Purpose of this NN is to use character RNNs to be able to generate randome names.

The NN will train on indian names data from kaggle.

Network is designed to predict the next character based a sequence of previous characters


In [0]:
# Let's make sure the kaggle.json file is present.
!ls -lha kaggle.json
# Next, install the Kaggle API client.
!pip install -q kaggle
# The Kaggle API client expects this file to be in ~/.kaggle,
# so move it there.
!mkdir -p ~/.kaggle
!cp kaggle.json ~/.kaggle/

# This permissions change avoids a warning on Kaggle tool startup.
!chmod 600 ~/.kaggle/kaggle.json

-rw-r--r-- 1 root root 66 Nov 26 12:20 kaggle.json


In [0]:
!kaggle datasets download -d chaitanyapatil7/indian-names

indian-names.zip: Skipping, found more recently modified local copy (use --force to force download)


In [0]:
!unzip indian-names.zip

Archive:  indian-names.zip
replace Indian-Female-Names.csv? [y]es, [n]o, [A]ll, [N]one, [r]ename: y
  inflating: Indian-Female-Names.csv  
replace Indian-Male-Names.csv? [y]es, [n]o, [A]ll, [N]one, [r]ename: y
  inflating: Indian-Male-Names.csv   


Till now we have downloaded and setup our data

In [0]:
import torch
from torch import nn

import torch.nn.functional as F

import numpy as np

from sklearn.metrics import accuracy_score

device = torch.device("cuda" if torch.cuda.is_available() else "cpu")
device

device(type='cuda')

In [0]:
import unicodedata
import string

all_letters = string.ascii_letters + " .,;'-"

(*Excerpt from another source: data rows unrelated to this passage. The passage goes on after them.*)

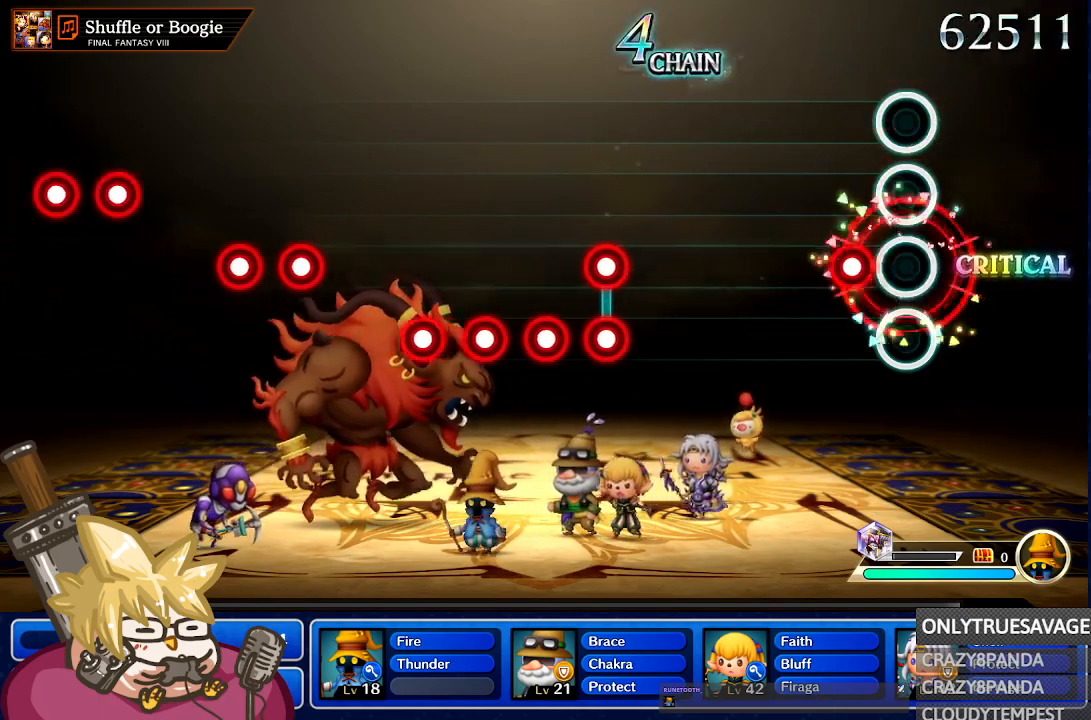
{"buttons": [], "left_stick": "center", "right_stick": "center", "events": [[200, "A", "down"], [300, "A", "up"]]}
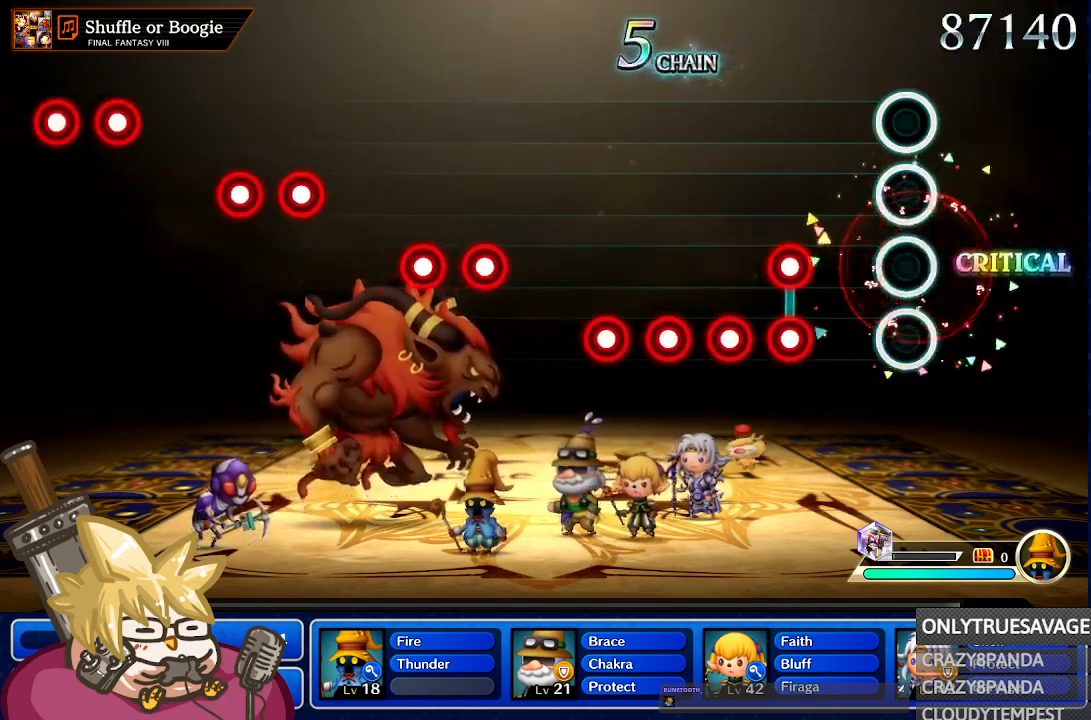
{"buttons": [], "left_stick": "center", "right_stick": "center", "events": [[267, "L1", "down"], [317, "A", "down"], [367, "L1", "up"], [417, "A", "up"]]}
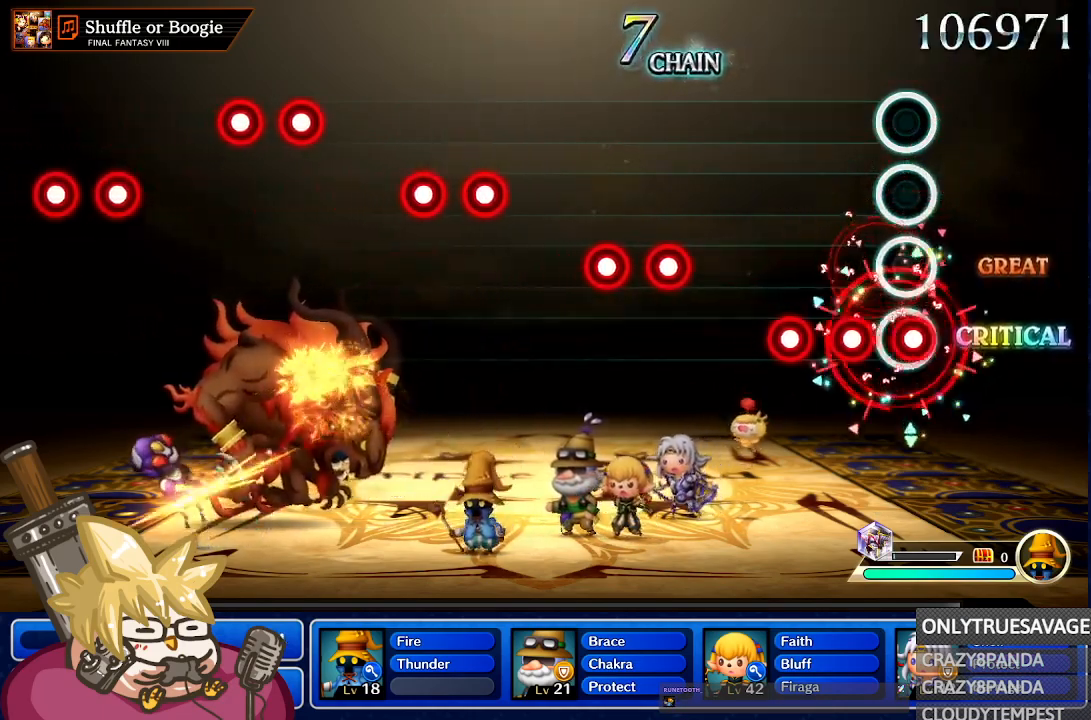
{"buttons": [], "left_stick": "center", "right_stick": "center", "events": [[83, "A", "down"], [183, "A", "up"], [250, "A", "down"], [333, "A", "up"], [400, "A", "down"], [483, "A", "up"]]}
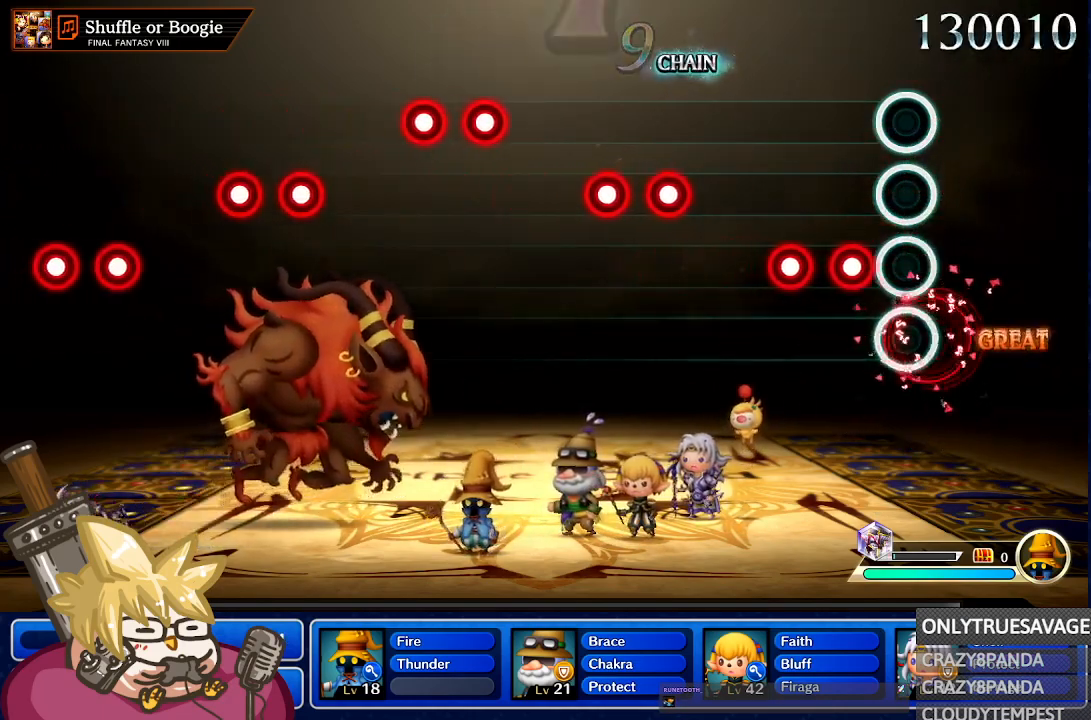
{"buttons": ["A"], "left_stick": "center", "right_stick": "center", "events": [[167, "A", "down"], [267, "A", "up"], [483, "A", "down"]]}
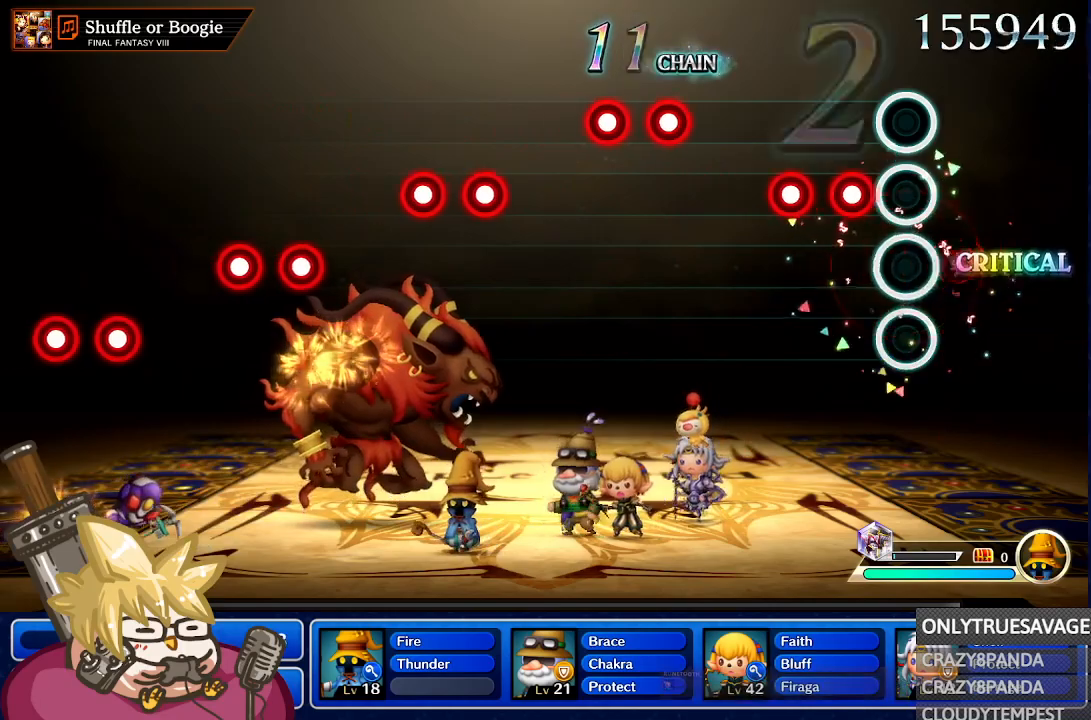
{"buttons": ["A"], "left_stick": "center", "right_stick": "center", "events": [[83, "A", "up"], [183, "A", "down"], [267, "A", "up"], [450, "A", "down"]]}
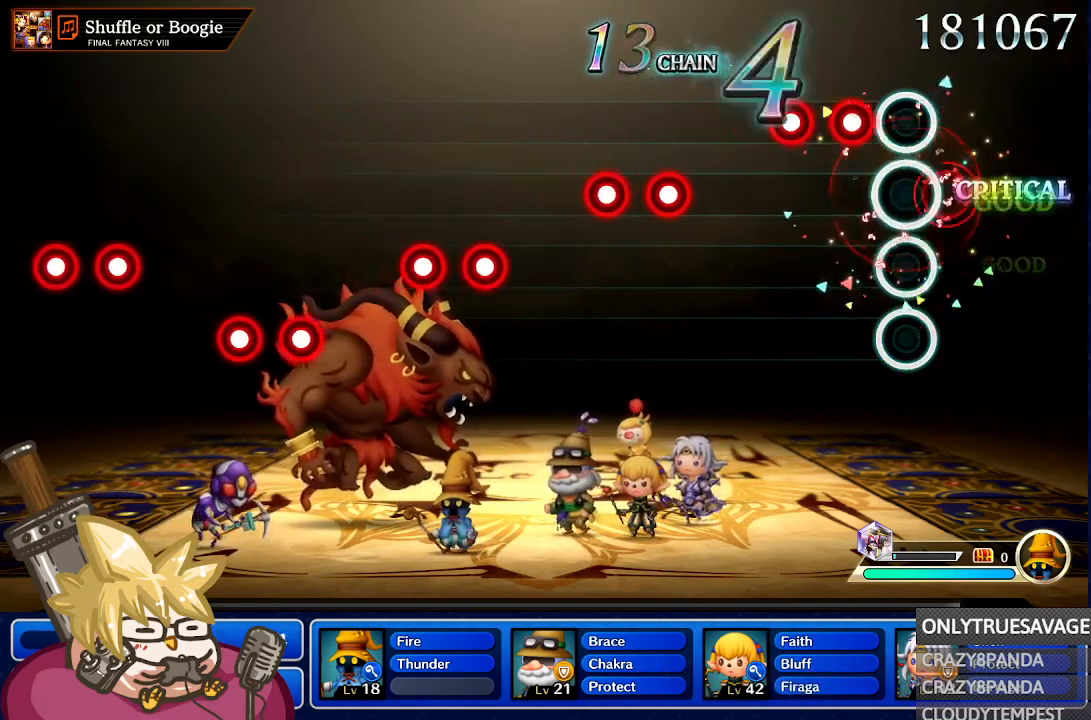
{"buttons": ["A"], "left_stick": "center", "right_stick": "center", "events": [[33, "A", "up"], [117, "A", "down"], [200, "A", "up"], [400, "A", "down"]]}
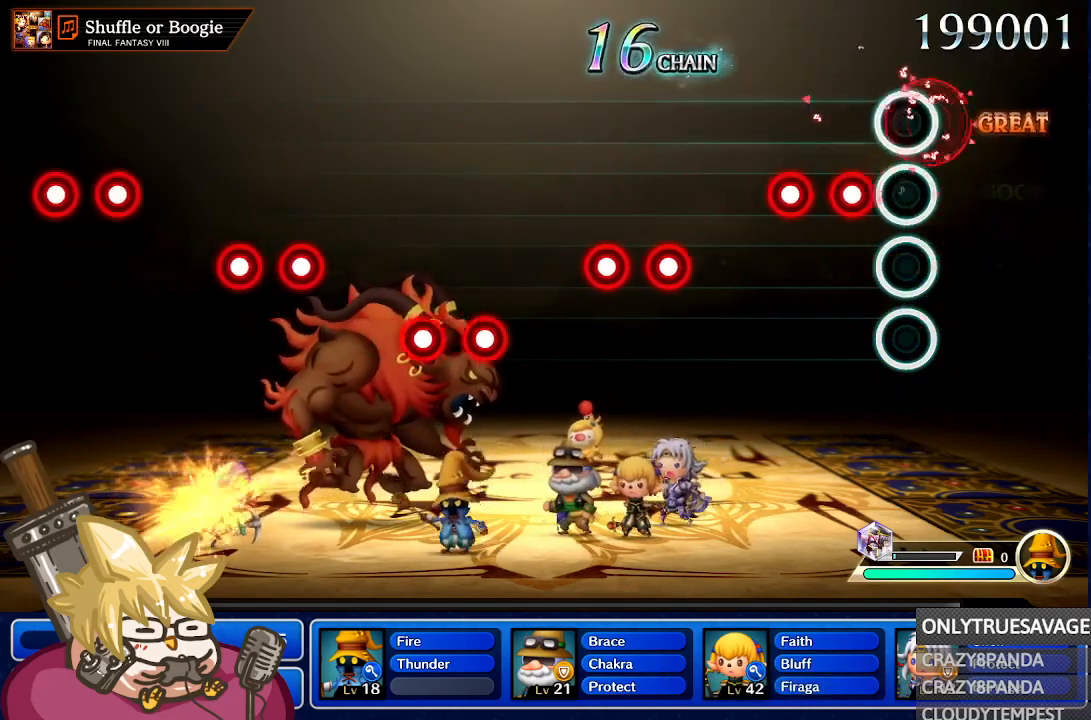
{"buttons": [], "left_stick": "center", "right_stick": "center", "events": [[17, "A", "up"], [117, "A", "down"], [217, "A", "up"], [317, "A", "down"], [417, "A", "up"]]}
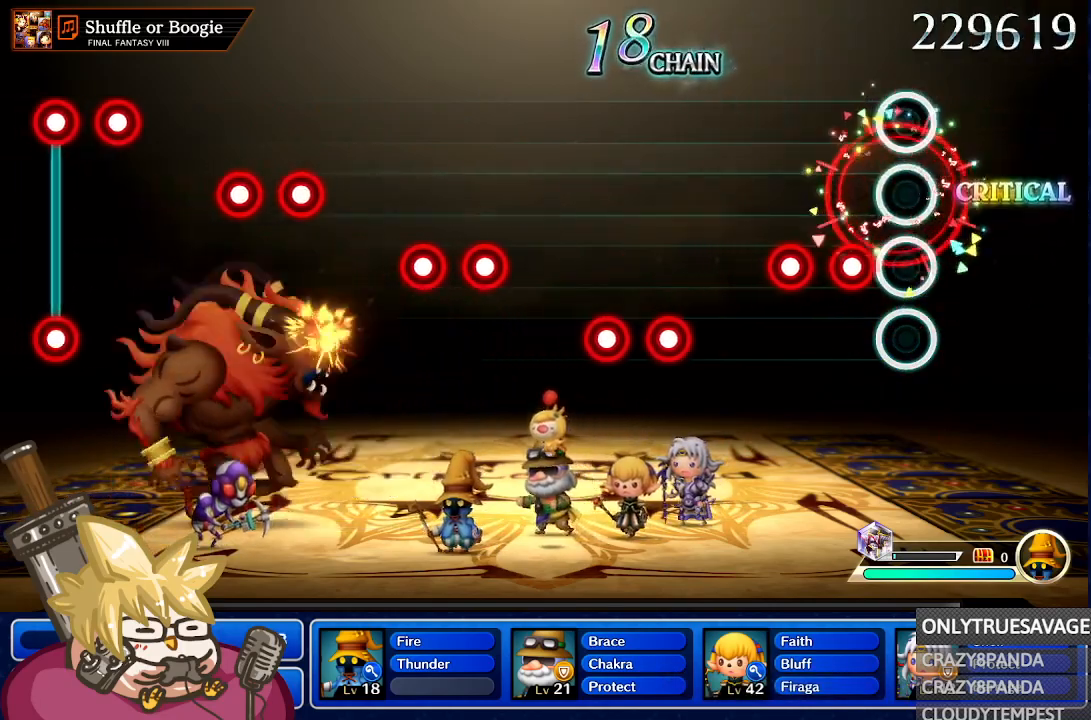
{"buttons": [], "left_stick": "center", "right_stick": "center", "events": [[217, "A", "down"], [317, "A", "up"], [400, "A", "down"], [483, "A", "up"]]}
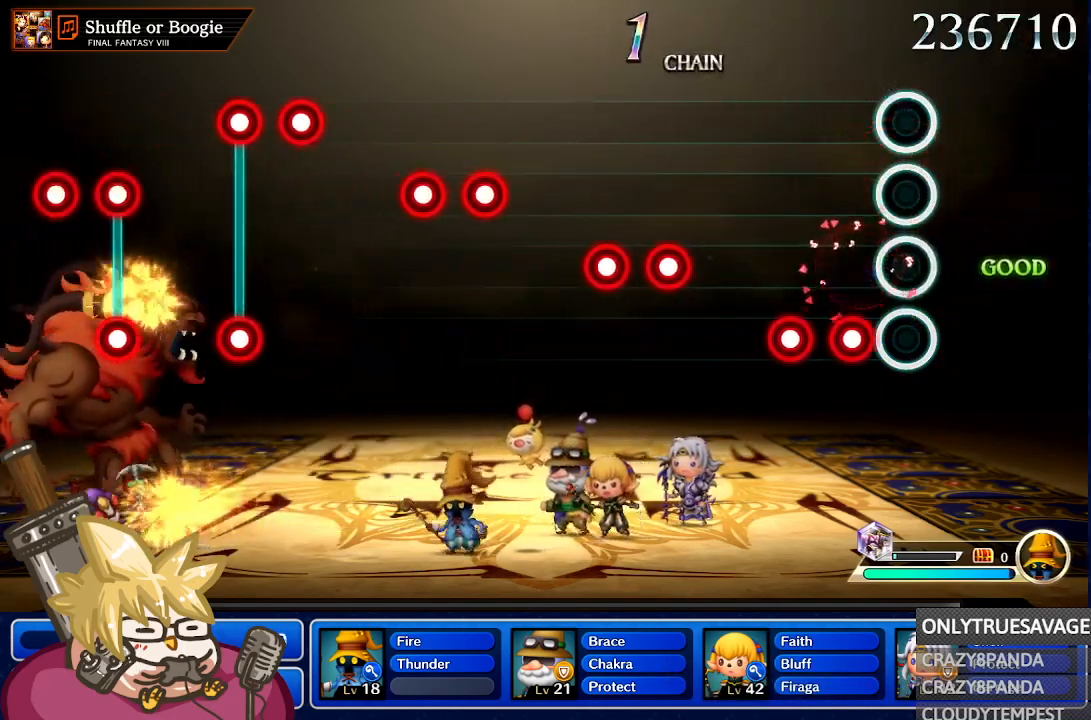
{"buttons": ["A"], "left_stick": "center", "right_stick": "center", "events": [[183, "A", "down"], [267, "A", "up"], [483, "A", "down"]]}
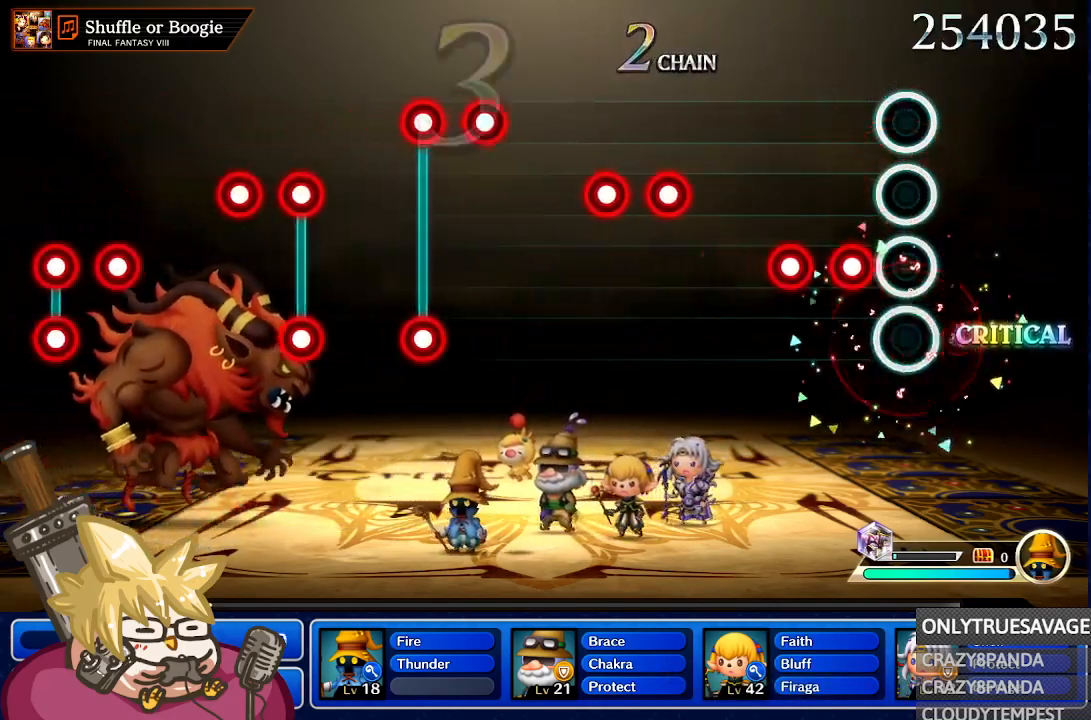
{"buttons": ["A"], "left_stick": "center", "right_stick": "center", "events": [[67, "A", "up"], [167, "A", "down"], [267, "A", "up"], [450, "A", "down"]]}
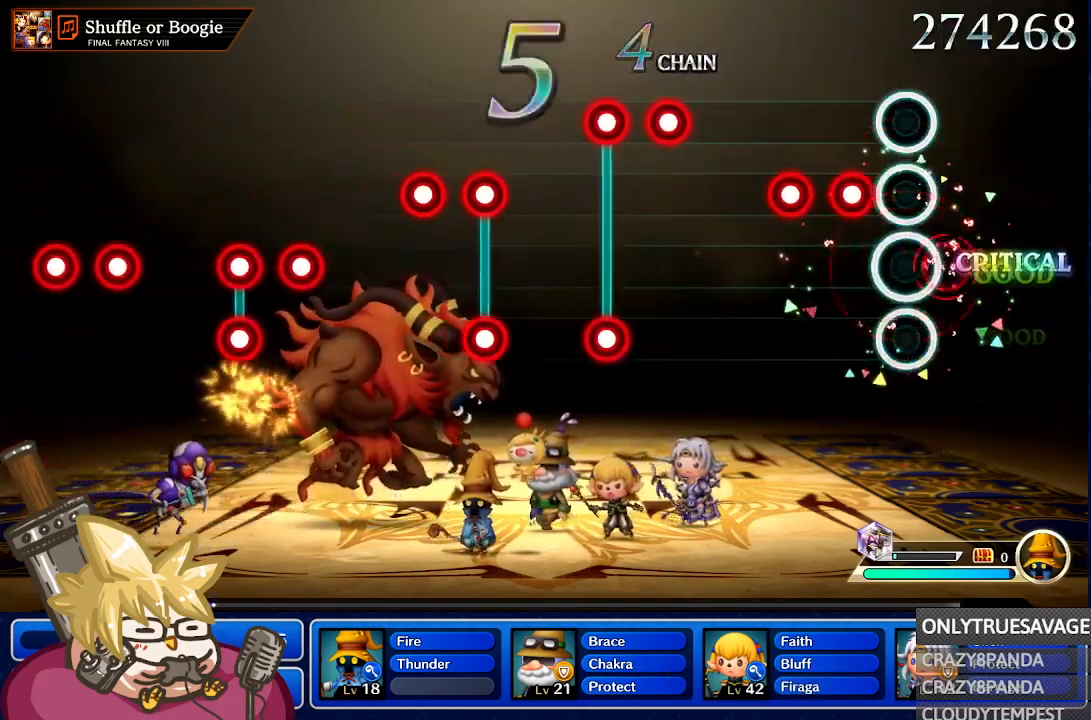
{"buttons": [], "left_stick": "center", "right_stick": "center", "events": [[50, "A", "up"], [100, "A", "down"], [183, "A", "up"], [383, "A", "down"], [467, "A", "up"]]}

def findFiles(path): return glob.glob(path)
# Read a file and split into lines

def unicodeToAscii(s):
    return ''.join(
        c for c in unicodedata.normalize('NFD', s)
        if unicodedata.category(c) != 'Mn'
        and c in all_letters
    )

def readLines(filename):
    lines = open(filename, encoding='utf-8').read().strip().split('\n')
    lines = [line.split(",")[0].strip() for line in lines]
    return [unicodeToAscii(line) for line in lines]

# Build the category_lines dictionary, a list of lines per category

lines1 = readLines("Indian-Female-Names.csv")
lines2 = readLines("Indian-Male-Names.csv")

print("female names", len(lines1))
print("male names", len(lines2))

lines = lines1 + lines2

print("total names", len(lines))

female names 15383
male names 14846
total names 30229


Read the names from the csv files 

In [0]:
data = []
for l in lines:
   data += list(l)

chars = list(set(data))

# start_char = "<"
# end_char = ">"

# chars.append(start_char)
# chars.append(end_char)

data_size, vocab_size = len(data), len(chars)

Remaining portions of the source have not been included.